É difícil entender as razões pelas quais os gregos tanto esperneiam para produzir esforços fiscais dessa ordem, a serem constituídos gradualmente até 2018, senão pela preguiça em fazer o dever de casa. A lógica parece semelhante à que presidiu o anúncio da semana passada, pelo qual o governo brasileiro desistiu de um superávit primário de 1,2% do PIB e fixou uma meta de 0,15% para 2015. Antes dessa decisão, era possível dizer que o Brasil seguia o bom senso e as recomendações que a Europa fazia à Grécia. Agora, inesperadamente, recuamos para a posição grega.
É verdade que a economia está em recessão, e que isso atrapalha as metas fiscais, mas o fato é que não há nada mais patético que um doente que não quer se tratar, ou que quer debater medicina com o médico.
No Brasil, como na Grécia, as eleições tiveram um papel essencial no curso dos eventos. No nosso caso, parece até que a irresponsabilidade que se praticava era de quem imaginava perder, e ganhou. No caso deles, inventou-se um plebiscito que o governo ganhou e foi a pior coisa que podia ter acontecido. Em ambos os casos foram “Vitórias de Pirro”, aquelas onde os custos da vitória são piores que os da derrota.
Para o Brasil, a política fiscal praticada após 2009, e com especial ênfase na reta final do primeiro governo Dilma Rousseff, entrará para os anais do estelionato eleitoral na mesma cava do inferno onde se localiza o praticado nas eleições de 1986, com o prolongamento do congelamento de preços fixado pelo Plano Cruzado. As únicas diferenças estão em que o truque foi fiscal, praticado mediante “pedaladas”, e não diretamente nos preços, e se deu em câmara lenta.
Uma vez esgotada a mágica desse “neochoque heterodoxo”, tudo começou a dar errado e os níveis de aprovação do governo despencaram: ninguém gosta de ser feito de trouxa. As revelações sobre os escândalos apenas agravaram o quadro, e a presidente se encontra diante de um risco muito concreto de perder o seu mandato não por incompetência econômica, mas por desrespeitar uma lei. Nem o presidente, e principalmente ele, ou ela, pode fazer isso.
Na Grécia, a democracia teve o seu santo nome invocado de forma meio torta quando o primeiro-ministro Alexis Tsipras malversou a ideia de consulta popular com sua “jogada” de convocar um plebiscito sobre o que fazer sobre a negociação com a Europa. Não há sentido em se fazer uma “decisão democrática” sobre o dinheiro dos outros.

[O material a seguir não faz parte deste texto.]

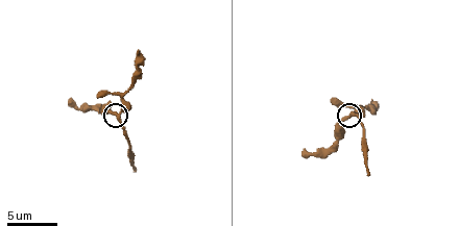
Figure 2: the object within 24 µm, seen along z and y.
look(3d, 10 µm, figure 2, (117, 115))

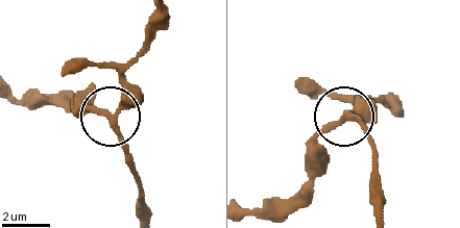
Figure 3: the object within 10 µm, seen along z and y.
pass()
one neuron here

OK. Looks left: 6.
look(3d, 16 µm, figure 1, (984, 136))
arms part here

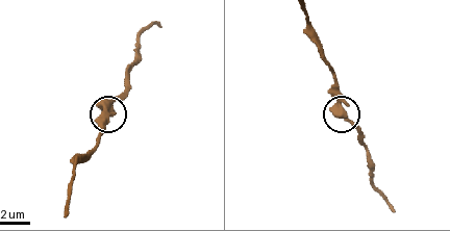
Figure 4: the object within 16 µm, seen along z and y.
look(3d, 6 µm, figure 4, (338, 113))
zoom in

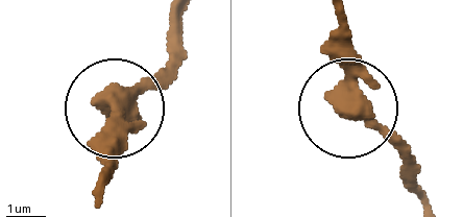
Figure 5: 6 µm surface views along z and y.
pass()
360 nm wide; runs along (338, 15), (350, 104), (414, 170) in figure 5; all the same neuron

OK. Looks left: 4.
look(3d, 24 µm, figure 1, (294, 202))
branch point

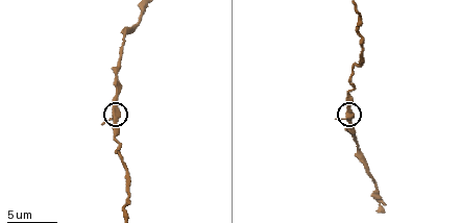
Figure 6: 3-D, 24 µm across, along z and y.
look(3d, 6 µm, figure 6, (114, 114))

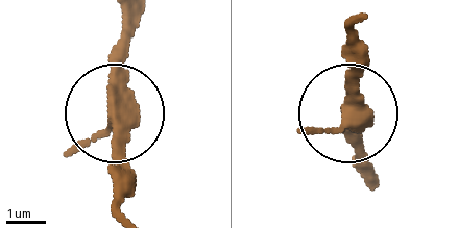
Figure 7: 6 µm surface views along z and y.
pass()
360 nm wide; runs along (125, 27), (116, 190) in figure 7; continuous, no second neuron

O fato é que a esmagadora maioria dos gregos quer ficar na união monetária, e ficou confusa com a pergunta do plebiscito. Tentou-se que a consulta se tornasse uma espécie de embate internacional entre a austeridade e o desenvolvimento, ou uma reafirmação da soberania grega. Mas não era mais que uma esperteza mal concebida e que saiu pela culatra. O governo precisou fazer uma forte campanha pelo “não”, que acabou prevalecendo, mas o “voto” mais importante foi o executado com o bolso, pelo qual os gregos correram aos bancos para tirar seu dinheiro antes que o governo resolvesse mesmo recriar uma moeda nacional grega. Em consequência da corrida, o governo se viu forçado a implementar algo semelhante ao nosso Plano Collor e a criar para si uma sinuca de bico de proporções trágicas.
Tsipras volta “vitorioso” para a Europa que lhe informa que a porta da saída é serventia da casa e que as condições negociais ficaram piores, enquanto que, em casa, os bancos estão fechados e a população em pânico. Que trapalhada!

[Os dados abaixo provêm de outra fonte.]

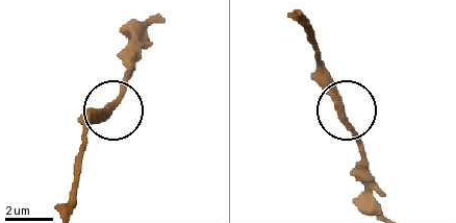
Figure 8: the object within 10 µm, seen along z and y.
pass()
runs along (68, 208), (81, 137), (131, 73) in figure 8; one neuron here

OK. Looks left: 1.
done(no edits, rest unchecked)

Sem dúvida, a ideia de “Vitória de Pirro” é interessante afinidade entre Tsipras e Dilma Rousseff. A verdade sobre a economia não apareceu com clareza nas eleições brasileiras de 2014, mas mesmo antes de consumada a vitória eleitoral, Dilma já estava refém de seus erros anteriores, e avançou em negociações com bom senso ao demitir seu ministro heterodoxo e trazer Joaquim Levy. Agora parece hesitar.
Os gregos não querem voltar para a dracma, pois não são malucos, assim como os brasileiros não querem inflação via esse keynesianismo vagabundo da escola Mantega-Varoufakis. Ambos os países tiveram o bastante em matéria de invencionices, e agora querem caminhos convencionais, receitas confiáveis e padrões internacionais. É isso o que Levy representa, e enfraquecê-lo será outro tiro no pé, talvez mortal.